§ Page images and extracted text:
↓↓↓
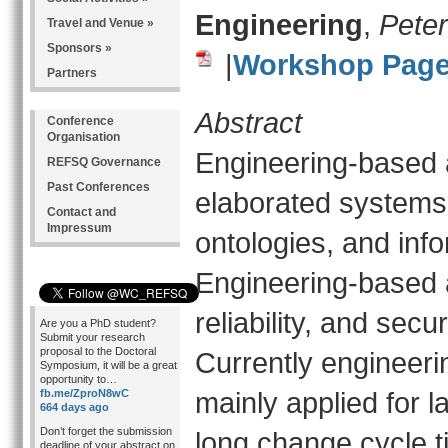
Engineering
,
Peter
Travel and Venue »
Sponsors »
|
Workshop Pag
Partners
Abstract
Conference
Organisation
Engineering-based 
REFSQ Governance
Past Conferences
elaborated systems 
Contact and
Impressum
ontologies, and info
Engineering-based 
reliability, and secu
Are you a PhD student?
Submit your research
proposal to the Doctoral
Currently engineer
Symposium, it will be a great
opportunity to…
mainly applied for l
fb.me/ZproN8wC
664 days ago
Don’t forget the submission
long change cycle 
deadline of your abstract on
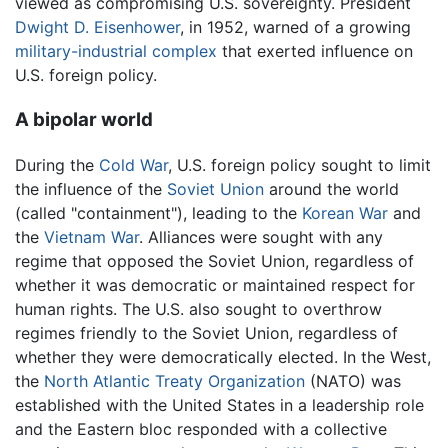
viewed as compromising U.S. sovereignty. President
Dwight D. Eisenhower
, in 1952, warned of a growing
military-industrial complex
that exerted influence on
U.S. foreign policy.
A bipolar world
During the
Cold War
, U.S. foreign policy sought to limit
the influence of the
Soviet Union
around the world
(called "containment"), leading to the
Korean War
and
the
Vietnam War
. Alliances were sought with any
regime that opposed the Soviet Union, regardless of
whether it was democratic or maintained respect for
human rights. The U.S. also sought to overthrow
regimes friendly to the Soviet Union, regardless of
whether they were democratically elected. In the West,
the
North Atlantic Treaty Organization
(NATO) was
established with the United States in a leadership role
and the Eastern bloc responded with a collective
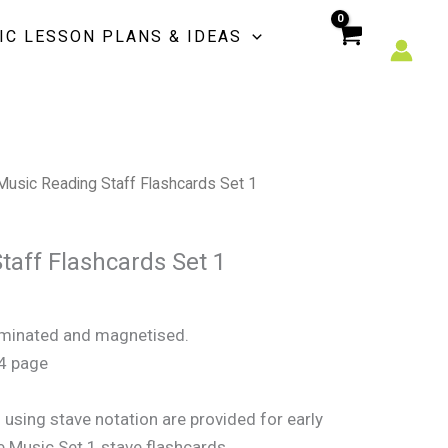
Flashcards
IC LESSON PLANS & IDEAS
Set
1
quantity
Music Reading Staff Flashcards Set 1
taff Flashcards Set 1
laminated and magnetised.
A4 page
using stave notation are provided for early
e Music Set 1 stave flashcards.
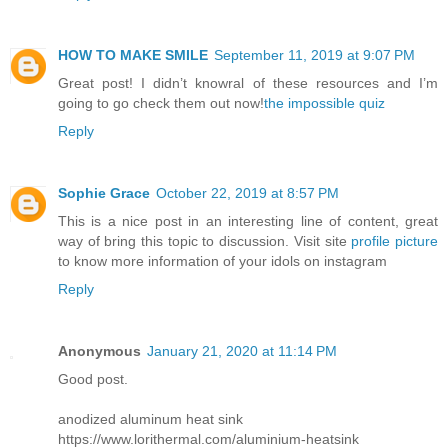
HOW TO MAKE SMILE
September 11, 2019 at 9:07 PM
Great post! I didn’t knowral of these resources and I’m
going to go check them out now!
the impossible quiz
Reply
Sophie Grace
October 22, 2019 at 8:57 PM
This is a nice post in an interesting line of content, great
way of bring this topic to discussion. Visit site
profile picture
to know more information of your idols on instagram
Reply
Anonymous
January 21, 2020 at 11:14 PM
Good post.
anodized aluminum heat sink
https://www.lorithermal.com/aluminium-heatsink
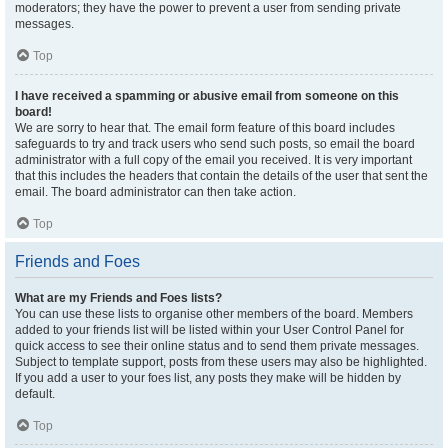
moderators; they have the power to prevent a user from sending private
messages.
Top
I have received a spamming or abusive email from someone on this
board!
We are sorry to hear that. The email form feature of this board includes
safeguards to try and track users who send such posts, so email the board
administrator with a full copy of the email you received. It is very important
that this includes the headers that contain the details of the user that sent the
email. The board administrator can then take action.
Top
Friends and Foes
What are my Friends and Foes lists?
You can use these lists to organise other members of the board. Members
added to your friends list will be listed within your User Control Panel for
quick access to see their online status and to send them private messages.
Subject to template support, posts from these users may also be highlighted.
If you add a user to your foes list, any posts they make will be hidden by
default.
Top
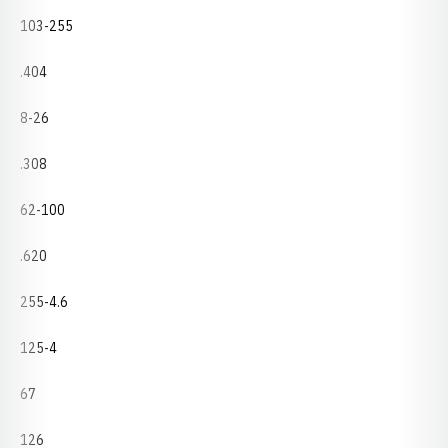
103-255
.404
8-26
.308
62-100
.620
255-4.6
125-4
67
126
↑↑↑
§ Your objective: Retype all of the data above line for line, without changing anything. Leave the pictures out of your answer.

§ Expected output:
Engineering
,
Peter
Travel and Venue »
Sponsors »
|
Workshop Pag
Partners
Abstract
Conference
Organisation
Engineering-based 
REFSQ Governance
Past Conferences
elaborated systems 
Contact and
Impressum
ontologies, and info
Engineering-based 
reliability, and secu
Are you a PhD student?
Submit your research
proposal to the Doctoral
Currently engineer
Symposium, it will be a great
opportunity to…
mainly applied for l
fb.me/ZproN8wC
664 days ago
Don’t forget the submission
long change cycle 
deadline of your abstract on
viewed as compromising U.S. sovereignty. President
Dwight D. Eisenhower
, in 1952, warned of a growing
military-industrial complex
that exerted influence on
U.S. foreign policy.
A bipolar world
During the
Cold War
, U.S. foreign policy sought to limit
the influence of the
Soviet Union
around the world
(called "containment"), leading to the
Korean War
and
the
Vietnam War
. Alliances were sought with any
regime that opposed the Soviet Union, regardless of
whether it was democratic or maintained respect for
human rights. The U.S. also sought to overthrow
regimes friendly to the Soviet Union, regardless of
whether they were democratically elected. In the West,
the
North Atlantic Treaty Organization
(NATO) was
established with the United States in a leadership role
and the Eastern bloc responded with a collective
Flashcards
IC LESSON PLANS & IDEAS
Set
1
quantity
Music Reading Staff Flashcards Set 1
taff Flashcards Set 1
laminated and magnetised.
A4 page
using stave notation are provided for early
e Music Set 1 stave flashcards.
HOW TO MAKE SMILE
September 11, 2019 at 9:07 PM
Great post! I didn’t knowral of these resources and I’m
going to go check them out now!
the impossible quiz
Reply
Sophie Grace
October 22, 2019 at 8:57 PM
This is a nice post in an interesting line of content, great
way of bring this topic to discussion. Visit site
profile picture
to know more information of your idols on instagram
Reply
Anonymous
January 21, 2020 at 11:14 PM
Good post.
anodized aluminum heat sink
https://www.lorithermal.com/aluminium-heatsink
moderators; they have the power to prevent a user from sending private
messages.
Top
I have received a spamming or abusive email from someone on this
board!
We are sorry to hear that. The email form feature of this board includes
safeguards to try and track users who send such posts, so email the board
administrator with a full copy of the email you received. It is very important
that this includes the headers that contain the details of the user that sent the
email. The board administrator can then take action.
Top
Friends and Foes
What are my Friends and Foes lists?
You can use these lists to organise other members of the board. Members
added to your friends list will be listed within your User Control Panel for
quick access to see their online status and to send them private messages.
Subject to template support, posts from these users may also be highlighted.
If you add a user to your foes list, any posts they make will be hidden by
default.
Top
103-255
.404
8-26
.308
62-100
.620
255-4.6
125-4
67
126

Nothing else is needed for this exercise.